• Rich
    3.2k
    http://discovermagazine.com/2015/june/18-tomorrow-never-was

    "Ellis respected Einstein’s mathematical ingenuity, but he later balked at the philosophical implications of the block universe, in which the future stands on the same footing as the past. “If we are just machines living out a future that has already been set, then Adolf Hitler had no choice to do other than what he did; Hendrik Verwoerd, the architect of apartheid, had no choice,” Ellis says. It would be meaningless to tell them they were doing something wrong, he adds. “To me, that’s an untenable view of the world that will lead to great evil because people will just stand by as evil takes place.”"

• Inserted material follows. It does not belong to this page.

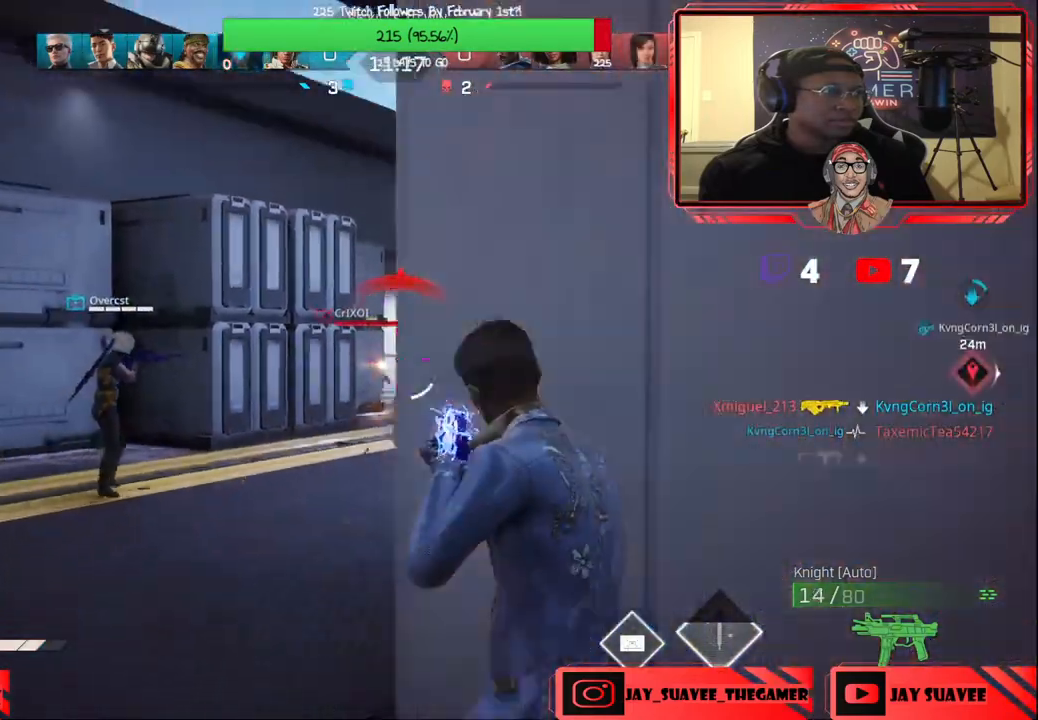
{"buttons": [], "left_stick": "up-left", "right_stick": "left", "events": [[83, "left_stick", "center"], [267, "left_stick", "up-left"], [317, "left_stick", "left"], [400, "right_stick", "left"], [450, "left_stick", "up-left"]]}
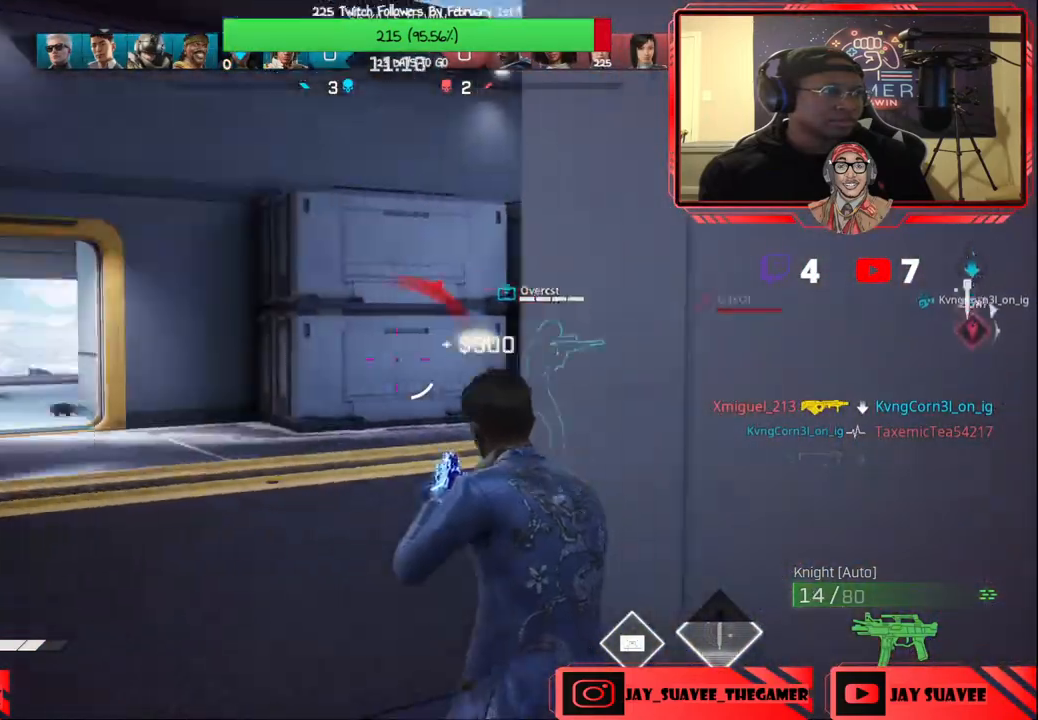
{"buttons": [], "left_stick": "up-left", "right_stick": "center", "events": [[67, "L3", "down"], [67, "right_stick", "center"], [167, "L3", "up"], [250, "right_stick", "left"], [317, "right_stick", "center"]]}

    This is these ethical argument against determinism. But let's take it a step further. By what way of looking at things (I am purposely avoiding the inadequate terms of logic, reason, or scientific method), can science claim to providing us any insights into anything. These discoveries of science, within a deterministic construct, are supposedly all determined. But how are we to say that what is determined had anything to do with the universe? What or who is to say that any evidence had any meaning at all since it is all pre-determined. All we know, in a deterministic universe, is that everything is determined, but this statement is is determined and is not universally agreed upon, because it was determined so.

    This it comes down to a simple question, what in a deterministic universe, can be claimed to provide insight into the nature of nature. Is there a Law of Physics that binds the Laws of Physics to utter insights through its utterances and if so, why the disagreements? In the other hand, if the Laws of Physics can do anything who or what can be say that science is anything but an illusion?

    https://blogs.scientificamerican.com/cross-check/physicist-george-ellis-knocks-physicists-for-knocking-philosophy-falsification-free-will/

    "Ellis: Yes. Einstein is perpetuating the belief that all causation is bottom up. This simply is not the case, as I can demonstrate with many examples from sociology, neuroscience, physiology, epigenetics, engineering, and physics. Furthermore if Einstein did not have free will in some meaningful sense, then he could not have been responsible for the theory of relativity – it would have been a product of lower level processes but not of an intelligent mind choosing between possible options."